INSTRUCTIONS

NLP Homework 2: Probability and Vector Exercises

Downloading the Assignment Materials

We assume that you’ve made a local copy of http://cs.jhu.edu/~jason/465/hw-prob/ (for example, by downloading and unpacking the zipfile there) and that you’re currently in the code/ subdirectory.

Environments and Miniconda

If you’re working on the ugrad network, activate a “conda environment” that has the Python packages you’ll need:

conda activate nlp-class

If this worked, then your prompt should be prefixed by the environment name, like this:

(nlp-class) arya@ugradx:~/hw-prob/code$

This means that various third-party packages are now available for you to “import” in your Python scripts. You are also, for sure, using the same versions of everything as the autograder is. To return to the default environment, do

conda deactivate nlp-class

Alternatively, you can set this up on your own machine by installing Miniconda, a tool for installing and managing Python environments. Miniconda and its big sibling Anaconda (which has swallowed more Python packages) are all the rage in NLP and deep learning. Install Miniconda following your platform-specific instructions from here. Then create the environment with

conda env create -f nlp-class.yml

after which you can activate the environment as explained above.

Quick PyTorch Tutorial (author: Arya McCarthy)

HW2 and some subsequent assignments rely on a vector math library called PyTorch, which has become popular in the deep learning community. Because you may not have seen or used it before, this note serves as a whirlwind intro. This intro assumes familiarity with Python. It won’t teach you about neural networks, which this library enables you to build more easily.

You can start by reading PyTorch’s own tutorial. For HW2, you can skip the section “Computation Graphs and Automatic Differentiation”, although you’ll need it for HW3.

PyTorch Tensor objects are more like the fixed-length arrays from C++ or Java than the dynamically sized ArrayList and list classes in Java and Python. It’s slow to append elements to a tensor (e.g. using torch.concat), because this is a non-destructive operation that allocates a new, larger tensor and copies all the old elements over. So, if you’re reading in an embedding matrix from a file, either read it into a dynamic structure and then convert to a tensor, or else pre-allocate a tensor of the final size and fill it row-by-row.

Another thing to keep in mind (once you’ve looked at the tutorial) is the relationship between vectorized operations (which are fast for several reasons) and their looping counterparts (which are slooooow). PyTorch knows how to apply functions to structures with different shapes.

import torch

a = torch.tensor([0.1, 0.2, 0.3, 0.4])
b = torch.tensor([11.2, 33.4, 55.6, 77.8])

# Addition: The looping version
c = torch.empty_like(a)  # same size as a
for j in range(len(c)):
    c[j] = a[j] + b[j]

# Addition: The vectorized version
d = a + b

# Sanity check
assert (c == d).all()  # All entries match.

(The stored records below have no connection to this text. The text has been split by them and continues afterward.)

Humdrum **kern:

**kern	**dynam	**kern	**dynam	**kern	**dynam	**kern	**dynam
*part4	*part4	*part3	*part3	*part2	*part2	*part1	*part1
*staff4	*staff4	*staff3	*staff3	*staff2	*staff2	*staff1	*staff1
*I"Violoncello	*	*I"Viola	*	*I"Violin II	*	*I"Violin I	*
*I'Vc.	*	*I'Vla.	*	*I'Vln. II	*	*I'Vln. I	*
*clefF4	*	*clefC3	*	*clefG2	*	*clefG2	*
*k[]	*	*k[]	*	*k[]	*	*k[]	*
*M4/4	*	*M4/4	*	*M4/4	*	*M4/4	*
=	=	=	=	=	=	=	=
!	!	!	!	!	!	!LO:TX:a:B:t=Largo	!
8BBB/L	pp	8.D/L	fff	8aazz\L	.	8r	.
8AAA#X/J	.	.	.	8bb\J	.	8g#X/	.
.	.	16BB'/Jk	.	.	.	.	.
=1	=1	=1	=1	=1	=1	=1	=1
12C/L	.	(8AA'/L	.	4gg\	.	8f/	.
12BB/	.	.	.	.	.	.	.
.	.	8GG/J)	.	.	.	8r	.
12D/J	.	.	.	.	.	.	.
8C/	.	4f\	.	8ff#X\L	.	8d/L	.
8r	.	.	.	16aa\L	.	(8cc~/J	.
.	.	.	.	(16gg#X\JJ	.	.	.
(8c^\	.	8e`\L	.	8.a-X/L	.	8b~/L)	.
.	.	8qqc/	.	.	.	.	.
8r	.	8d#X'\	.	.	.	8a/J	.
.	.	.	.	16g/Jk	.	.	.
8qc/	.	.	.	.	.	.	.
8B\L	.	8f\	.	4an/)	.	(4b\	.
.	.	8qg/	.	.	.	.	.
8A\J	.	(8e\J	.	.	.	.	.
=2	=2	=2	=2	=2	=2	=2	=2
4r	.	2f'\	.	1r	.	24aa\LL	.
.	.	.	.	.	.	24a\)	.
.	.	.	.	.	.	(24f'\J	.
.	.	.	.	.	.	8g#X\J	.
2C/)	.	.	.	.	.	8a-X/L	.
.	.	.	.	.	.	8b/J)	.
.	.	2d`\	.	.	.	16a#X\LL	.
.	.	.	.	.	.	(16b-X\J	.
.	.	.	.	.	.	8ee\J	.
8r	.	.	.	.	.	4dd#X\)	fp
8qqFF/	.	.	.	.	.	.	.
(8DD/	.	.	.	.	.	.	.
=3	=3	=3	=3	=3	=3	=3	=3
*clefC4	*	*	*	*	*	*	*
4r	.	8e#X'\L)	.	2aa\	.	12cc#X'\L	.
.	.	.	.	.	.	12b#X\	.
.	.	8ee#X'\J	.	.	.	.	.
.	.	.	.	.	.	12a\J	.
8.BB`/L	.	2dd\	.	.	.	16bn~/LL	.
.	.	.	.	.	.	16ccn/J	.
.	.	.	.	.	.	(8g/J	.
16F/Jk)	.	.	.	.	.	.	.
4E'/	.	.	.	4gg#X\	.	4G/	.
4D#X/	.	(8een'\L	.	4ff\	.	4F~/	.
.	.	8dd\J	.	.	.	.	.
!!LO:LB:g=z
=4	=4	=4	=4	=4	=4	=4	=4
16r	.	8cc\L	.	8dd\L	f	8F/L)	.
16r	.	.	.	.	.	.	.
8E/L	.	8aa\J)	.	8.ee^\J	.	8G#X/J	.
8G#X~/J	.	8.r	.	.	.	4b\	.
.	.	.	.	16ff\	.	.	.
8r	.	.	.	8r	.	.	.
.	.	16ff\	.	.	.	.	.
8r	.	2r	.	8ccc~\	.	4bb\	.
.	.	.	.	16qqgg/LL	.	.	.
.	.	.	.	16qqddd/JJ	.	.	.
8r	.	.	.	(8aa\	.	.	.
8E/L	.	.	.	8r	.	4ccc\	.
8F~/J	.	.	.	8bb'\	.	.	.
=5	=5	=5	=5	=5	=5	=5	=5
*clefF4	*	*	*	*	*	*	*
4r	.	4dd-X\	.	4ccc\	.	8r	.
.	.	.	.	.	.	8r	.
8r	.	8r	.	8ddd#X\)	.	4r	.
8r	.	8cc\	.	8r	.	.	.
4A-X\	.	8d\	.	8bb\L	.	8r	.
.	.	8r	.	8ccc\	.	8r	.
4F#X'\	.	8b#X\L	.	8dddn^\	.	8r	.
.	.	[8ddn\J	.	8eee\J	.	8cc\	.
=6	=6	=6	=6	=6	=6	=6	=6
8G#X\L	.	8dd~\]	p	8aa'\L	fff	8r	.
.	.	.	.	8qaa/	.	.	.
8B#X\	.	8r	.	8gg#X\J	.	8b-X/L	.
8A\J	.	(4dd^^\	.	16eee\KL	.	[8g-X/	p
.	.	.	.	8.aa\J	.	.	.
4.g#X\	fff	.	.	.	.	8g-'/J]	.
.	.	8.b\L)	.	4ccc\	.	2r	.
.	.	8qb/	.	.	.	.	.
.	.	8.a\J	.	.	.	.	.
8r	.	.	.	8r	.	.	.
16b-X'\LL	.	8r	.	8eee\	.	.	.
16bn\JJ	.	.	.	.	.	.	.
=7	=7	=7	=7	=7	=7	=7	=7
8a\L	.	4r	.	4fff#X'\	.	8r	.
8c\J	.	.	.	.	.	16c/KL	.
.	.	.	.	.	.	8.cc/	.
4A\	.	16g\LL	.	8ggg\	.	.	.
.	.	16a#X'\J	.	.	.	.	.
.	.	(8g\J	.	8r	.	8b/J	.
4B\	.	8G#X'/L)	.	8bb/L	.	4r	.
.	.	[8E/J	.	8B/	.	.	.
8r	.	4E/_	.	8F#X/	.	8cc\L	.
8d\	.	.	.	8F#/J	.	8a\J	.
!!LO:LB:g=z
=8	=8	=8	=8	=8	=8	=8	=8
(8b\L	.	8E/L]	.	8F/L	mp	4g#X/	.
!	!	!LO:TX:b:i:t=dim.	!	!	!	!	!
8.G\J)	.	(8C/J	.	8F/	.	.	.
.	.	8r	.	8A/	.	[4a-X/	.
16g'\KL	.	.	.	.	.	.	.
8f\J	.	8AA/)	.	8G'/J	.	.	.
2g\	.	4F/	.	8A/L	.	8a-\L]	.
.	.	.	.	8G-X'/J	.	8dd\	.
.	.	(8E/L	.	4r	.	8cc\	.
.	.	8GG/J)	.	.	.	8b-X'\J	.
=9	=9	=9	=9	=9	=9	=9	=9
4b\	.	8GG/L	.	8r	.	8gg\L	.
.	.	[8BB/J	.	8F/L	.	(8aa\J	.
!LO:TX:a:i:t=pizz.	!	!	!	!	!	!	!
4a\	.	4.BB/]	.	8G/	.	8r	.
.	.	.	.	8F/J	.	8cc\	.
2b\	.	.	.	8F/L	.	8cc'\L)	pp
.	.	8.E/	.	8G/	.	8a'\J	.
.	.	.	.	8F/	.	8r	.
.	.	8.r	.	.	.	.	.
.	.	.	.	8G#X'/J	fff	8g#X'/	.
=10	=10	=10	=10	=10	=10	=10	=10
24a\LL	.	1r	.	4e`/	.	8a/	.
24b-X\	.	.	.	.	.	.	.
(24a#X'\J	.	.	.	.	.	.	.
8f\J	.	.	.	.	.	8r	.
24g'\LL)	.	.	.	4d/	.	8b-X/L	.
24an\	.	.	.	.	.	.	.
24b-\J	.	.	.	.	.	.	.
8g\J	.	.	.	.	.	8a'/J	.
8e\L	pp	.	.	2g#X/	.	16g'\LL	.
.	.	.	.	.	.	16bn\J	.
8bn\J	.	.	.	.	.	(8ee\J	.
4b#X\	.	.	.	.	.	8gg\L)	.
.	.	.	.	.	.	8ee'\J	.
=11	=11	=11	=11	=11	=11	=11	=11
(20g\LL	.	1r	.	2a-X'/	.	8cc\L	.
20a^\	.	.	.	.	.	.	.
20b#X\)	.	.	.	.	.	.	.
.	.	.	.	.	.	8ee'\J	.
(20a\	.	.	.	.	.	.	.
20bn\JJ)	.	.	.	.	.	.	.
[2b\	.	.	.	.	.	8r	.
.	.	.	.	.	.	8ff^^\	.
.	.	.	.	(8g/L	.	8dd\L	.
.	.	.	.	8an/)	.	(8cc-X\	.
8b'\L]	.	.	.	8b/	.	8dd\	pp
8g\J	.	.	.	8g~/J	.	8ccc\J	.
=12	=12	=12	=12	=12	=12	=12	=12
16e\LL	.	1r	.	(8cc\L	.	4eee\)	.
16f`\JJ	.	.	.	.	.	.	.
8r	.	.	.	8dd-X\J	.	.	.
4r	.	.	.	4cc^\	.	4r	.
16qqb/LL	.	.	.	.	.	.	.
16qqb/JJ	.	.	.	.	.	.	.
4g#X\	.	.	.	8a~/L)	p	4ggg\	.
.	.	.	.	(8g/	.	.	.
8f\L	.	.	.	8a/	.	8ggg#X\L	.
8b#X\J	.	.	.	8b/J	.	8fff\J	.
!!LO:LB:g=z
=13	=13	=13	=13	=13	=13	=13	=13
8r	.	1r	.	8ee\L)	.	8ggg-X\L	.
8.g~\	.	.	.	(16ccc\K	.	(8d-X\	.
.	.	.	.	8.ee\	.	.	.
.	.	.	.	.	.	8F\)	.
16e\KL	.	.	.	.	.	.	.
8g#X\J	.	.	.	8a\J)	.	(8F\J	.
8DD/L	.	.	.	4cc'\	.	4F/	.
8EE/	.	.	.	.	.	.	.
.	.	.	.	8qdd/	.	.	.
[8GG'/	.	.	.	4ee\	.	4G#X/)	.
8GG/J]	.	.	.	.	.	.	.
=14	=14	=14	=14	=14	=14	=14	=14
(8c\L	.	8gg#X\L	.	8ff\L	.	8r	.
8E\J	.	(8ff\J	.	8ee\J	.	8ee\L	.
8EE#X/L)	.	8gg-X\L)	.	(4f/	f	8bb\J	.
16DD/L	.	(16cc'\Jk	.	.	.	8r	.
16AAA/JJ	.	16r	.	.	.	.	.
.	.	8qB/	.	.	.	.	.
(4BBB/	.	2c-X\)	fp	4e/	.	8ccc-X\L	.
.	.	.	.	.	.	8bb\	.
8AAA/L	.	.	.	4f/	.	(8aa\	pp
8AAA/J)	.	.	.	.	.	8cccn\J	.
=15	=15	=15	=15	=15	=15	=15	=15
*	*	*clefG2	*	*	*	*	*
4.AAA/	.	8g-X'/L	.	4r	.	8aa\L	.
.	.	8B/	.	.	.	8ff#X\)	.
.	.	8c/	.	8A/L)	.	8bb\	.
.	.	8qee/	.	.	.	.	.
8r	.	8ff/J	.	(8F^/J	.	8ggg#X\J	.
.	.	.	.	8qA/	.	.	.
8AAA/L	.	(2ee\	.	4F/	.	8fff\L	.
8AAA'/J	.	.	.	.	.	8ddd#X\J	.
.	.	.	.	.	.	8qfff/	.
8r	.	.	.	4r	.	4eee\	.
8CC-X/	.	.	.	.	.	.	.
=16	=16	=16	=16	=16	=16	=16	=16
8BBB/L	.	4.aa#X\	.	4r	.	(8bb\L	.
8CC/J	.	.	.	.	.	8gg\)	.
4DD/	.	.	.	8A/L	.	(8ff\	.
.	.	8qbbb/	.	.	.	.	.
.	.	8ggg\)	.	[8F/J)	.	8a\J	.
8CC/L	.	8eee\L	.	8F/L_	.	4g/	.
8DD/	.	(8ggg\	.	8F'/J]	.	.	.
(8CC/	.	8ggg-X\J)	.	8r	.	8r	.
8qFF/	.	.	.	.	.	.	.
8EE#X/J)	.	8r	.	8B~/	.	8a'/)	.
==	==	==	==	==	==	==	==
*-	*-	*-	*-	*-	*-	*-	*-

Another example, using a custom function:

e = torch.tensor([[0.1, 0.2, 0.3], [0.4, 0.5, 0.6]])
def complicated_function(a):
    """f(a) = 1 / (1 + e^(-a))"""
    return 1 / (1 + a.neg().exp())

# Complicated function: The looping version
f = torch.empty_like(e)
for j in range(len(e)):
    for k in range(len(e[0])):  # Length of the next dimension
        f[j, k] = complicated_function(e[j, k])

# Complicated function: The vectorized version
g = complicated_function(e)

# Sanity check
assert (f == g).all()

(You should probably use more descriptive variable names in real code.)

Useful debugging tools:

my_tensor.shape   # Is it the size I thought?
my_tensor.dtype   # Did I accidentally store ints?
type(my_variable) # Generic; works on all types.
                  # Provides less info on Tensor objects, though ...
breakpoint()      # Sets a breakpoint
log.debug(f"{my_var=}")
log.debug(f"{some_expression(involving_some+values)=}") 
    # Easiest way to construct a message; it’ll even
    # include the variable or expression
    

QUESTION 8.

You’ll complete the findsim.py starter code.

The findsim.py starter code imports PyTorch, as well as our Integerizer class (which is implemented and documented in integerize.py).